Selon le National Snow and Ice Data Center, situé à Boulder, au Colorado, la glace saisonnière domine maintenant dans le Nord, alors que la glace pérenne habituelle, plus épaisse, s'est considérablement désintégrée. Aujourd'hui, près de 80 p. 100 de la glace de mer de l'Arctique est nouvelle, mince, salée et âgée de moins d'un an. En outre, la glace vieille de plusieurs années, durable, s'amincit lentement, est plus morcelée et se déplace plus rapidement. Tous ces facteurs contribuent à sa fonte plus tôt dans la saison.

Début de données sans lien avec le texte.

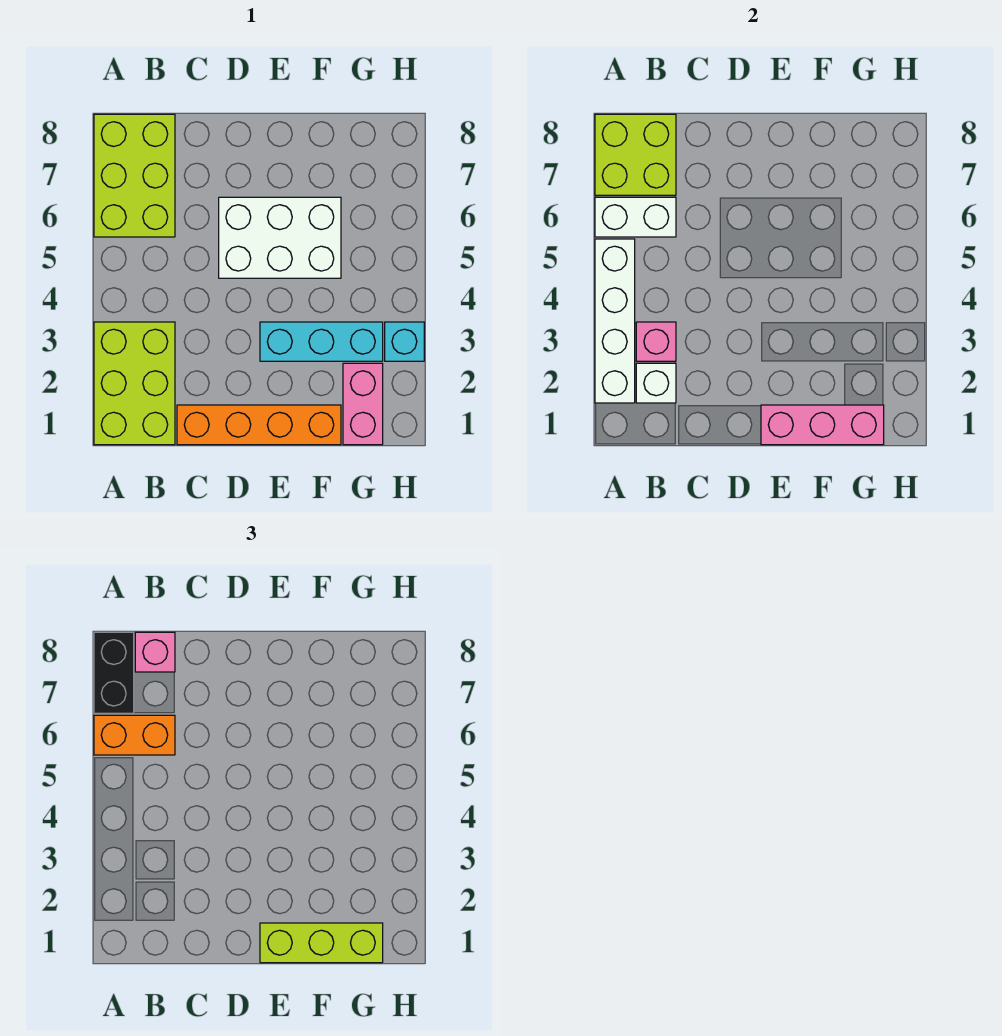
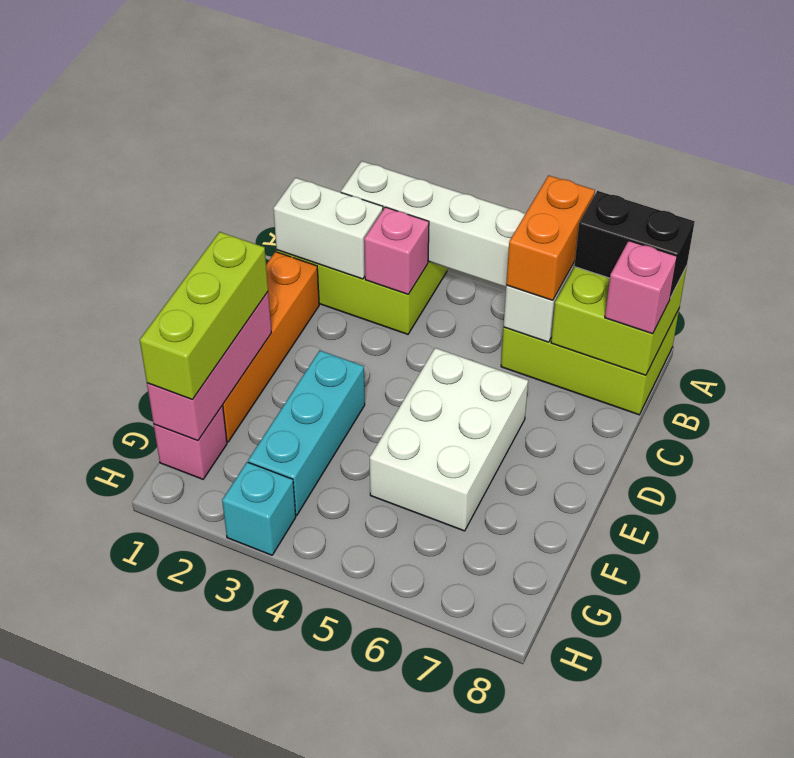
white 1x1 brick [636,363,676,403] -> white 1x2 brick [273,178,383,279]
pink 1x2 brick [343,363,383,445] -> pink 1x1 brick [154,406,227,479]

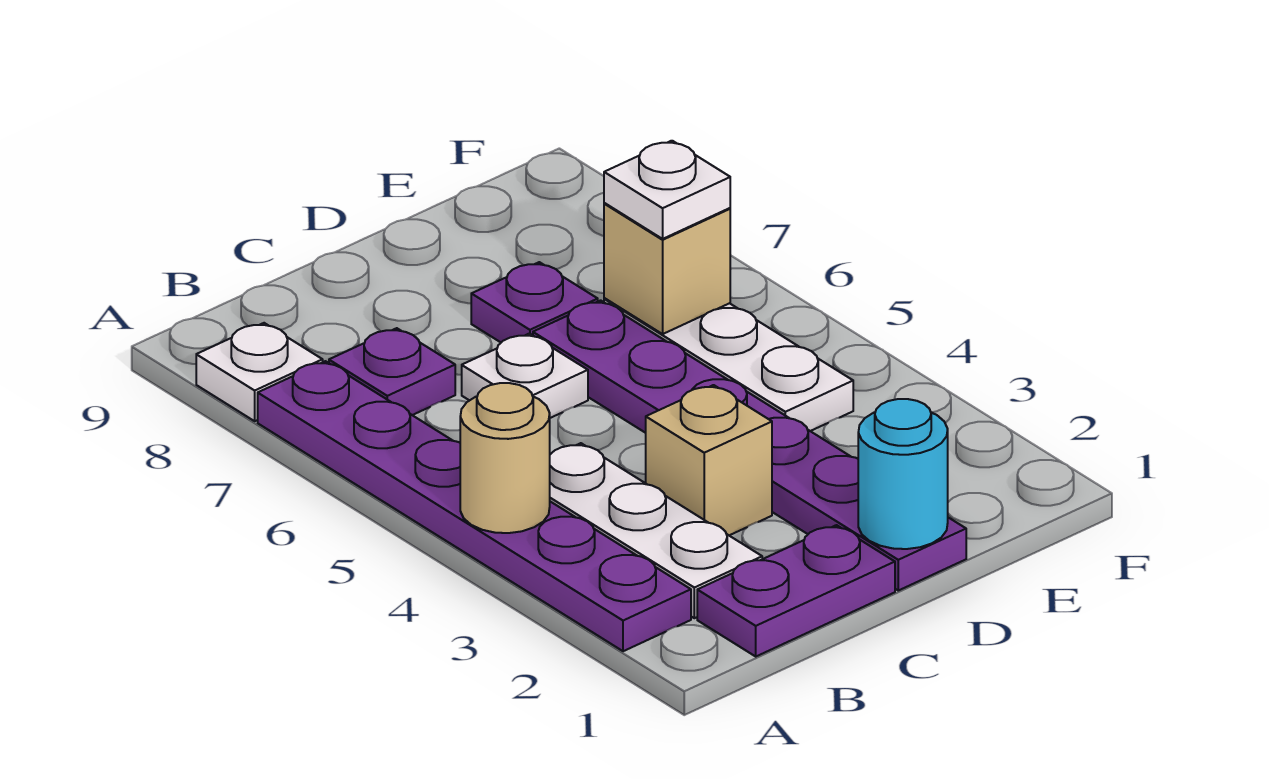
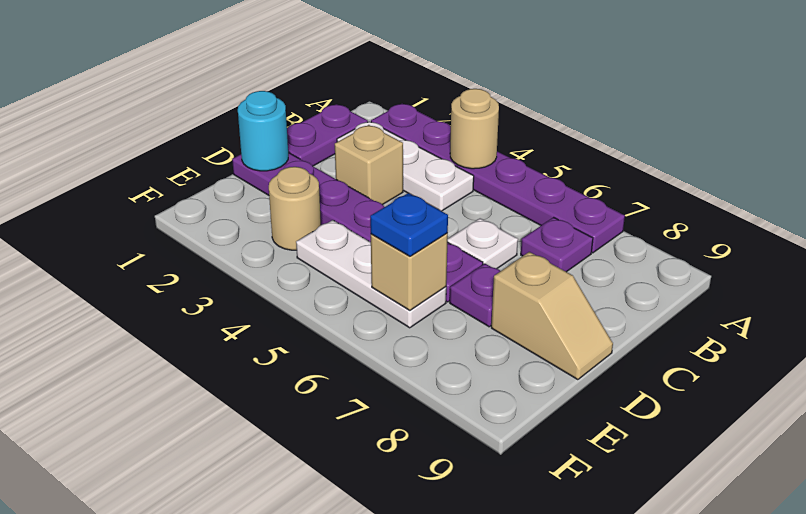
white 1x1 plate [196,323,323,421] -> none
none -> tan 1x2 slope [491,252,613,380]
none -> tan 1x1 round brick [269,167,321,250]
white 1x1 plate [604,141,730,239] -> blue 1x1 plate [370,193,448,256]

La couverture de glace de l'océan Arctique, jadis pérenne, devient plus saisonnière et cela a une incidence immédiate sur les peuples du Nord. Cependant, les effets que cela a sur le temps ailleurs demeurent en grande partie incertains mais ils sont potentiellement inquiétants. Les scientifiques ne peuvent exclure les effets de la disparition de la glace sur la sécheresse prolongée sur les grandes plaines de l'Amérique du Nord ou le refroidissement du Gulf Stream. Les eaux plus chaudes de l'océan Arctique émettent de la chaleur dans l'atmosphère, ce qui peut radicalement modifier les régimes de temps. L'Arctique est le réfrigérateur de la planète et il est un facteur essentiel de la stabilisation des climats dans le monde. À mesure qu'une proportion de plus en plus grande de la glace fond, des étendues de plus en plus vastes d'eau de mer, plus foncée, sont exposées et absorbent plus de rayonnement solaire. Une augmentation de juste quelques degrés - ou même d'une fraction de degré - peut faire la différence entre gel et dégel et amplifier le réchauffement du Nord. C'est pourquoi l'Arctique se réchauffe environ trois fois plus rapidement que le reste de la planète.